In his assessment, the county’s options were to enforce the current ordinance, to repeal time limits on yard signs altogether, or to amend the existing ordinance to strike the specific 60-day language and say only that signs were permitted within “a reasonable time” prior to an event.

His recommendation was for the board to initiate the process of amending the ordinance, which would involve the Planning Commission soliciting staff recommendations and public hearings on any changes before coming back to the Board of Supervisors for a final public hearing and vote.

“In the meantime, I would suggest you authorize me and the zoning administrator to tell the person who is objecting that the provision in question is not going to be enforced against them while this proposal is pending,” he said. “I think that is only fair.”

Supervisors agreed to suspend enforcement of time limitations for temporary signs. They passed the motion to initiate an amendment to the ordinance on a vote of 5-0.

End of an era

“One last time,” Chair Mike Sheridan said as outgoing County Administrator Steve Nichols began his final county administrator’s report at the start of the meeting.

When the board reconvened after a dinner break, incoming County Administrator Eric Dahl took Nichols’ seat at the table. He read the lengthy certificate of commendation for Nichols’ seven years in office, listing his efforts “to improve service, efficiency and effectiveness” of county government.

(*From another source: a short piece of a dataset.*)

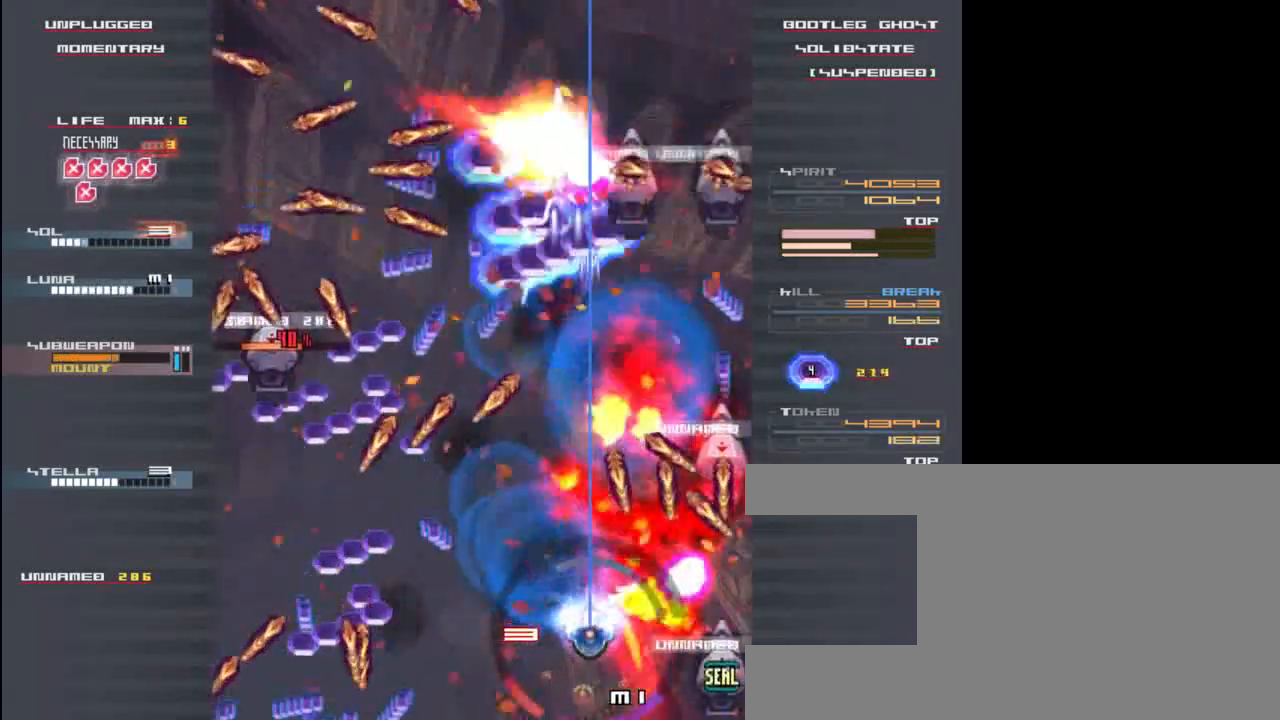
{"keys": ["x"], "events": [[50, "down", "down"], [50, "x", "down"], [83, "z", "up"], [117, "x", "up"], [217, "down", "up"], [217, "x", "down"], [217, "z", "down"], [283, "z", "up"], [317, "left", "down"], [317, "x", "up"], [417, "x", "down"], [417, "z", "down"], [483, "left", "up"], [483, "z", "up"]]}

“He continually reminded staff to be better tomorrow than we were today,” according to the commendation. The certificate also highlighted Nichols’ efforts to create opportunities for promotion and career advancement for staff.

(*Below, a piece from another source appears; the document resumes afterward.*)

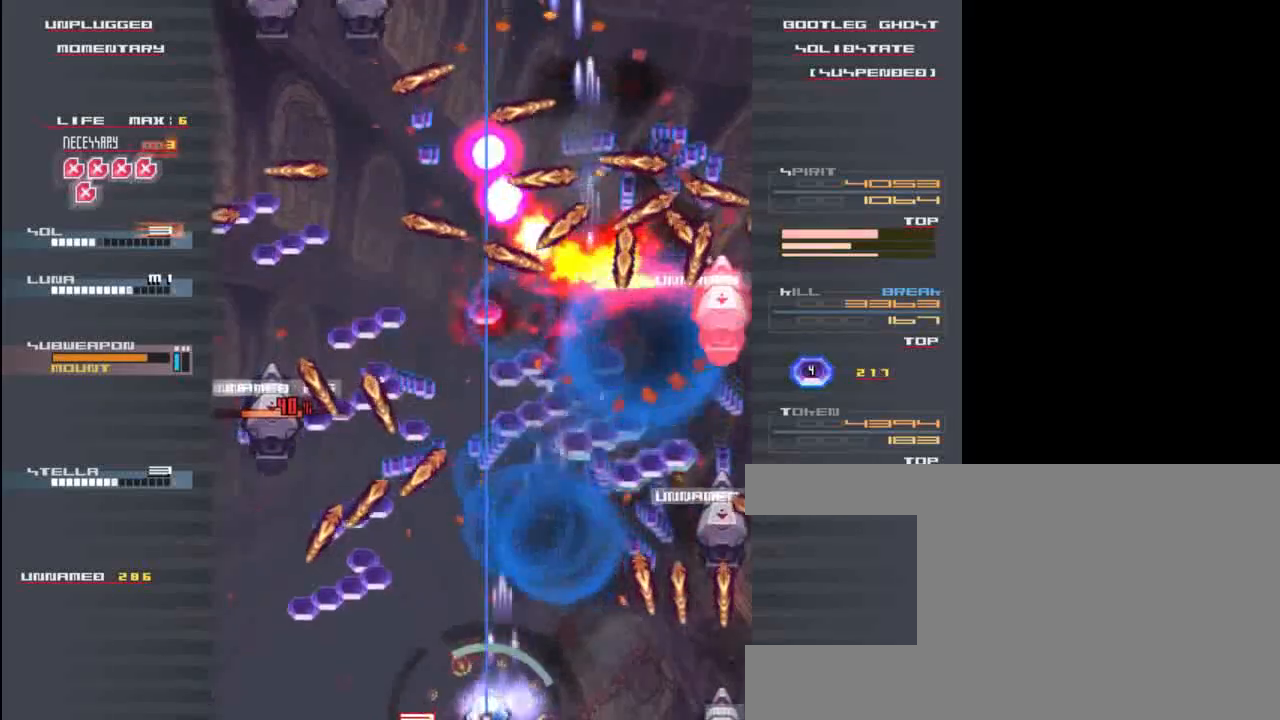
{"keys": ["z"], "events": [[17, "x", "up"], [50, "up", "down"], [117, "x", "down"], [117, "z", "down"], [150, "z", "up"], [183, "left", "down"], [183, "up", "up"], [250, "x", "up"], [283, "z", "down"], [317, "x", "down"], [350, "down", "down"], [383, "left", "up"], [383, "z", "up"], [433, "x", "up"], [450, "down", "up"], [500, "z", "down"]]}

Nichols was praised for his work on the James River and Zion Crossroads water projects, the E911 system, the Columbia Area Renewal Effort task force, and his work on increasing tourism, business and broadband within the county.

“Thank you for this opportunity,” Nichols said after rounds of handshakes, hugs and photographs with supervisors. “It has been amazing.”

Nichols’ last day was July 3 and he officially retired July 5, but the county isn’t done with him yet. In the final act of the evening, supervisors appointed him as project consultant for the James River water project to tap what Dahl called his “vast institutional knowledge” in meetings scheduled for later this year. The unpaid appointment runs through Dec. 31.

Other matters

Board members voted 5-0 on a number of agenda items during the meeting, including:

  • Revisions to the charter of the Economic Development and Tourism Advisory Council and the appointment of five new members.
  • New pay plan for the Department of Social Services for targeted pay increases not to exceed 10 percent per employee, with the county contributing $28,799 and accepting $29,977 in state and federal funds.
  • Two contracts totaling approximately $270,000 for the implementation of a new supervisory control and data acquisition computer system for the Zion Crossroads water and sewer project.
  • Multiple contracts totaling around $289,000 to Dewberry Engineering for the creation of a water and sewer master plan, an updated utility standards manual, an asset management plan, and a water and wastewater master plan.